TASK BRIEF:
Pick out every line in the rows below that contains the string "family". Letter case counts.

SUPPLIED RECORDS:

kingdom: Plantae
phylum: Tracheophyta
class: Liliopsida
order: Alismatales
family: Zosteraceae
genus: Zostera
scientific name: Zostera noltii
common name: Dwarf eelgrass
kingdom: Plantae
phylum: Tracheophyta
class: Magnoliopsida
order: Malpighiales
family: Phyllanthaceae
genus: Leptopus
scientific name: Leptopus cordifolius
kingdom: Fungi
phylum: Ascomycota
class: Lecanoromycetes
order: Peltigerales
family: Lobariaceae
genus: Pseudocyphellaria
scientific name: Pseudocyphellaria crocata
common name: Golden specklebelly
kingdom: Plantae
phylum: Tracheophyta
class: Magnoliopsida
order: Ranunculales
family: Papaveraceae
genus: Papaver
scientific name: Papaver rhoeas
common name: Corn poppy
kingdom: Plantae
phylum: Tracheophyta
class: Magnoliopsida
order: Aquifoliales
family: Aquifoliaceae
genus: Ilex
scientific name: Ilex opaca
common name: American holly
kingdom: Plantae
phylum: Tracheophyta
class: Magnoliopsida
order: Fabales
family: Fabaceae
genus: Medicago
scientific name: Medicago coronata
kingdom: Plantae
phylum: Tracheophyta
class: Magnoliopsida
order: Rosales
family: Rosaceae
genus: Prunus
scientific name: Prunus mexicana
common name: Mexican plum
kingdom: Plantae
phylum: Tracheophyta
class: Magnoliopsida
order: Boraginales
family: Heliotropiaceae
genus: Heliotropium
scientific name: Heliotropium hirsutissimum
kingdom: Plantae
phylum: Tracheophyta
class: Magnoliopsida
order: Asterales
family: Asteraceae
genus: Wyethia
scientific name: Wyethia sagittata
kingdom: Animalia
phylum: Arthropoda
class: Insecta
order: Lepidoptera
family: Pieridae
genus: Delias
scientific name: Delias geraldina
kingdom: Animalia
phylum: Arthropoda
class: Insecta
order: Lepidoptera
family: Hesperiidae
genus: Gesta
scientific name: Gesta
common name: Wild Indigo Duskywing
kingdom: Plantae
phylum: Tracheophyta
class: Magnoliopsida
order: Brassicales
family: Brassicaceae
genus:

COMPLETE ANSWER:
family: Zosteraceae
family: Phyllanthaceae
family: Lobariaceae
family: Papaveraceae
family: Aquifoliaceae
family: Fabaceae
family: Rosaceae
family: Heliotropiaceae
family: Asteraceae
family: Pieridae
family: Hesperiidae
family: Brassicaceae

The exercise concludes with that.